Les CTE représentent plus de 76 millions d'euros et la dotation
d'installation, 66,5 millions d'euros. Ce n'est pas rien ! Mais que feront ces
jeunes agriculteurs dans un milieu où il n'y aura pas d'école pour leurs
enfants, pas de médecin pour venir les soigner, dans un milieu où les services
publics seront défaillants, le commerce de proximité inexistant et les loisirs
peu accessibles ?
Pourquoi poursuivre une politique très coûteuse de mise aux normes des
installations si les producteurs ne peuvent vivre dignement de la vente de
leurs produits ?
Pourquoi, dans le même temps, promouvoir une production de qualité quand nos
produits se heurtent à la concurrence internationale et sont victimes de
l'ouverture de nos frontières à des productions de moindre qualité mais
réalisées à moindre coût ?
Je ne mentionne que pour mémoire les obligations administratives, souvent
dissuasives, auxquelles sont soumis les agriculteurs, mais combien de
formulaires doivent-ils remplir pour la moindre formalité ?
Pourquoi soutenir des systèmes de retraites défaillants dans un secteur où les
administratifs sont maintenant plus nombreux que les actifs ?
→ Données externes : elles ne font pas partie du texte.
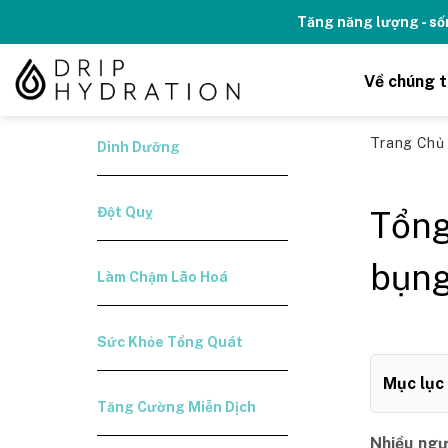
Skip
Kỉ niệm 10 năm Thương hiệu Drip H
to
content
Về chúng t
Trang Ch
Dinh Dưỡng
Đột Quỵ
Tổng
bụng
Làm Chậm Lão Hoá
Sức Khỏe Tổng Quát
Mục lục
Tăng Cường Miễn Dịch
Nhiều ngư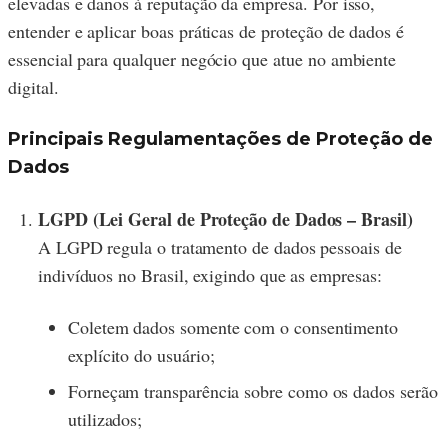
elevadas e danos à reputação da empresa. Por isso,
entender e aplicar boas práticas de proteção de dados é
essencial para qualquer negócio que atue no ambiente
digital.
Principais Regulamentações de Proteção de
Dados
LGPD (Lei Geral de Proteção de Dados – Brasil)
A LGPD regula o tratamento de dados pessoais de
indivíduos no Brasil, exigindo que as empresas:
Coletem dados somente com o consentimento
explícito do usuário;
Forneçam transparência sobre como os dados serão
utilizados;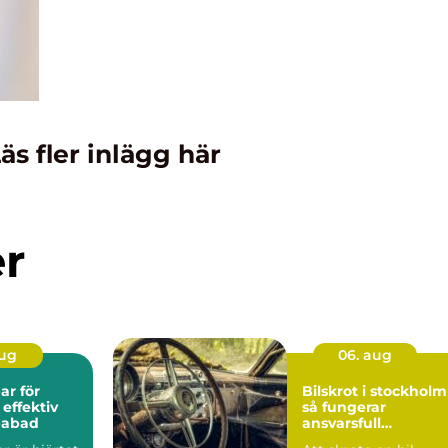
äs fler inlägg här
er
aug
06. aug
r för
Bilskrot i stockholm
 effektiv
så fungerar
spabad
ansvarsfull
bilskrotning i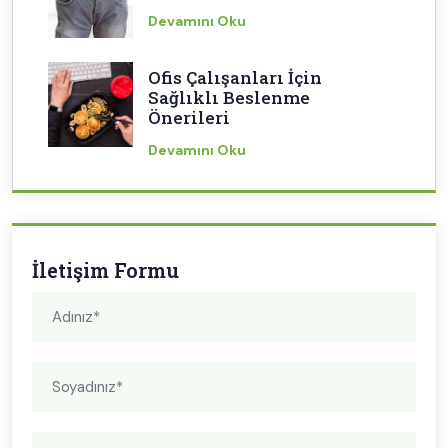
Devamını Oku
Ofis Çalışanları İçin
Sağlıklı Beslenme
Önerileri
Devamını Oku
İletişim Formu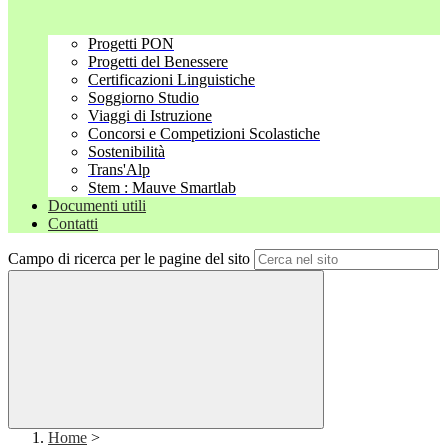
Progetti PON
Progetti del Benessere
Certificazioni Linguistiche
Soggiorno Studio
Viaggi di Istruzione
Concorsi e Competizioni Scolastiche
Sostenibilità
Trans'Alp
Stem : Mauve Smartlab
Documenti utili
Contatti
Campo di ricerca per le pagine del sito
Home
>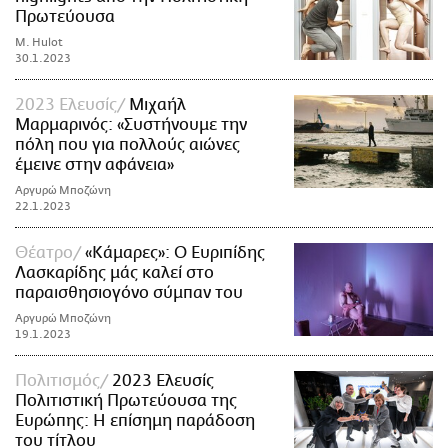
Πρωτεύουσα
M. Hulot
30.1.2023
2023 Ελευσίς
Μιχαήλ
Μαρμαρινός: «Συστήνουμε την
πόλη που για πολλούς αιώνες
έμεινε στην αφάνεια»
Αργυρώ Μποζώνη
22.1.2023
Θέατρο
«Κάμαρες»: Ο Ευριπίδης
Λασκαρίδης μάς καλεί στο
παραισθησιογόνο σύμπαν του
Αργυρώ Μποζώνη
19.1.2023
Πολιτισμός
2023 Ελευσίς
Πολιτιστική Πρωτεύουσα της
Ευρώπης: Η επίσημη παράδοση
του τίτλου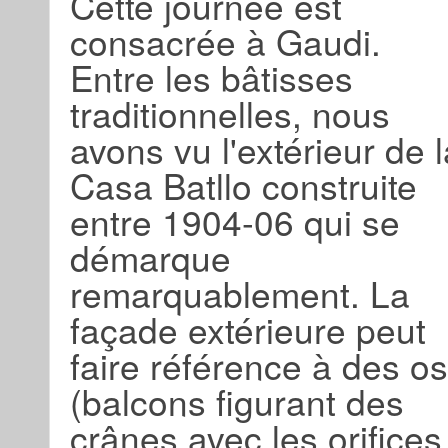
Cette journée est
consacrée à Gaudi.
Entre les bâtisses
traditionnelles, nous
avons vu l'extérieur de l
Casa Batllo construite
entre 1904-06 qui se
démarque
remarquablement. La
façade extérieure peut
faire référence à des os
(balcons figurant des
crânes avec les orifices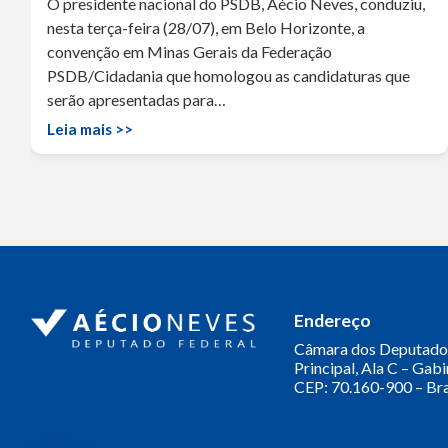
O presidente nacional do PSDB, Aécio Neves, conduziu,
nesta terça-feira (28/07), em Belo Horizonte, a
convenção em Minas Gerais da Federação
PSDB/Cidadania que homologou as candidaturas que
serão apresentadas para…
Leia mais >>
Endereço
Câmara dos Deputado
Principal, Ala C – Gab
CEP: 70.160-900 – Bra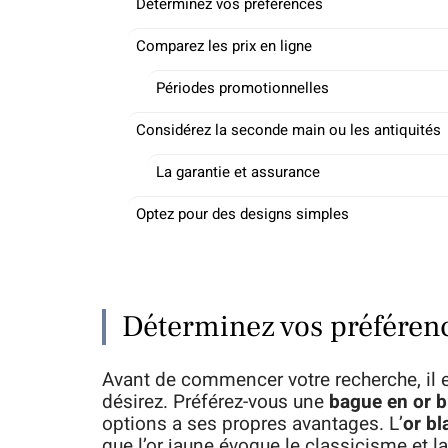
Déterminez vos préférences
Comparez les prix en ligne
Périodes promotionnelles
Considérez la seconde main ou les antiquités
La garantie et assurance
Optez pour des designs simples
Déterminez vos préféren
Avant de commencer votre recherche, il e
désirez. Préférez-vous une
bague en or b
options a ses propres avantages. L’
or bl
que l’or jaune évoque le classicisme et la 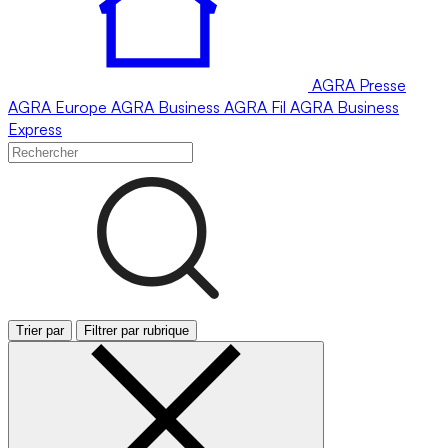
AGRA
Presse
AGRA
Europe
AGRA
Business
AGRA
Fil
AGRA
Business
Express
Trier par
Filtrer par rubrique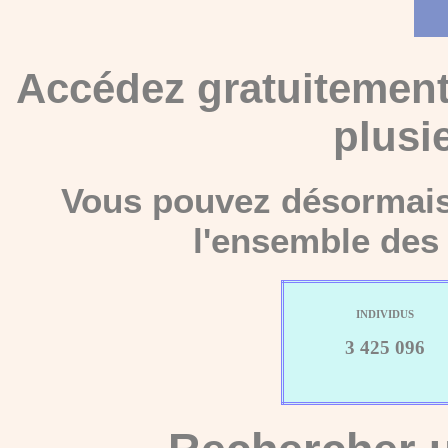
Accédez gratuitement
plusi
Vous pouvez désormais 
l'ensemble des 
INDIVIDUS
3 425 096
Ces interrogations doivent nous amener à nous poser, très simplement mais
honnêtement, la question suivante : pour quel avenir ?
Telle est bien, monsieur le ministre, la France rurale d'aujourd'hui. La
réalité, c'est que toute cette politique notamment fondée sur les lois Voynet,
Chevènement, SRU tend - peut-être est-ce une volonté délibérée - à faire
éclater le tissu rural.
Je souhaiterais tant être démenti !
Monsieur le ministre, il va vous falloir dire à la représentation nationale ce
que vous comptez faire de nos campagnes, de nos agriculteurs et de tous les
acteurs de la vie rurale.
Je veux ici témoigner que les populations rurales, comme leurs maires, veulent
continuer à jouer un rôle véritable dans la vie de notre pays. Les ruraux sont
des Français à part entière. Or, la France que vous nous proposez est une
France à deux vitesses dont nous ne voulons à aucun prix.
Nous attendons une vraie politique, globale, cohérente et viable, pour le
monde rural. Nos agriculteurs veulent vivre de leur travail et continuer d'être
les acteurs du développement durable de notre territoire en même temps que des
« aménageurs » de celui-ci.
Je crois donc, monsieur le ministre, qu'avec vos collègues de l'éducation, de
la santé et de la culture il faut que vous examiniez sérieusement ces questions
incontournables si vous pensez comme moi qu'il y a encore un avenir pour le
monde rural en France.
(Applaudissements sur les travées du RPR, des
Républicains et Indépendants et de l'Union centriste, ainsi que sur certaines
travées du RDSE.)
M. le président.
Mes chers collègues, nous allons maintenant interrompre nos travaux ; nous les
reprendrons à quinze heures.
La séance est suspendue.
(La séance, suspendue à douze heures trente-cinq, est reprise à quinze heures
cinq, sous la présidence de M. Bernard Angels.)